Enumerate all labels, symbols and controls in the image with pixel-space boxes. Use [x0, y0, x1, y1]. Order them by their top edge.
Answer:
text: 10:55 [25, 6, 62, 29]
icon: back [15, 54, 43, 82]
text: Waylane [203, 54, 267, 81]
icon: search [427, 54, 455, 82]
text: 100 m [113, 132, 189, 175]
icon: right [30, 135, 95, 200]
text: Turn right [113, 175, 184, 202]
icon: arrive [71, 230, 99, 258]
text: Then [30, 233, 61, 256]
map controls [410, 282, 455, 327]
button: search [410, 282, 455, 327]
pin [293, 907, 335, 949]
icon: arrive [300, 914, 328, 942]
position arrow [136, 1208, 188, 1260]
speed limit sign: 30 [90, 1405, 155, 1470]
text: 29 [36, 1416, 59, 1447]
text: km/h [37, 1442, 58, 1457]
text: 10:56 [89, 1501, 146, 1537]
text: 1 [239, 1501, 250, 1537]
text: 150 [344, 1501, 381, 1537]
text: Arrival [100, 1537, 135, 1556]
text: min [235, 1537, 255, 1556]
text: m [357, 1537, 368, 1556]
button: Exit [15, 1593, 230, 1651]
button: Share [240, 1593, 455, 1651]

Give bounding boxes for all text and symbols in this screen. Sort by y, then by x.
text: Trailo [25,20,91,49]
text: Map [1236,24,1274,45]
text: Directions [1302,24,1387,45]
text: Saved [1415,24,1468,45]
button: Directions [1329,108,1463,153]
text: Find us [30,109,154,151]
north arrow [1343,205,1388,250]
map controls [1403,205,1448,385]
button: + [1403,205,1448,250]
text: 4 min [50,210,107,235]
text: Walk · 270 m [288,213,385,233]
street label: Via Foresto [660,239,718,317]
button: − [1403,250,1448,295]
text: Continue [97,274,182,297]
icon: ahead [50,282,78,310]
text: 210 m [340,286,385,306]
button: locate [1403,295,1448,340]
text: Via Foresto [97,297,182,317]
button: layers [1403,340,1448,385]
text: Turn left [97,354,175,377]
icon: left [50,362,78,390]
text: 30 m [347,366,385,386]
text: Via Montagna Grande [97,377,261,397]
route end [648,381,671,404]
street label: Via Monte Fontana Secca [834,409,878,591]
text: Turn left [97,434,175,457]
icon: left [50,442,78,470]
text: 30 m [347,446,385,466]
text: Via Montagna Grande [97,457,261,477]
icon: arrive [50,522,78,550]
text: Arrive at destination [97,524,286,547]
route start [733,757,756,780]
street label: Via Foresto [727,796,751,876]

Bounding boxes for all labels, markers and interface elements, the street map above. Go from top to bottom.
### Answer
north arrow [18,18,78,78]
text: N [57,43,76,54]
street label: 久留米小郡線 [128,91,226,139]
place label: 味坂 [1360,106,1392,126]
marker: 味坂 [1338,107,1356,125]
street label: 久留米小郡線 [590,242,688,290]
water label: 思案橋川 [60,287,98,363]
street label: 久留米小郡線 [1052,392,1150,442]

● ● ●

**Your objective:**
Among the records above, find each line holding "north" and list it.

**Answer section:**
north arrow [1343,205,1388,250]
north arrow [18,18,78,78]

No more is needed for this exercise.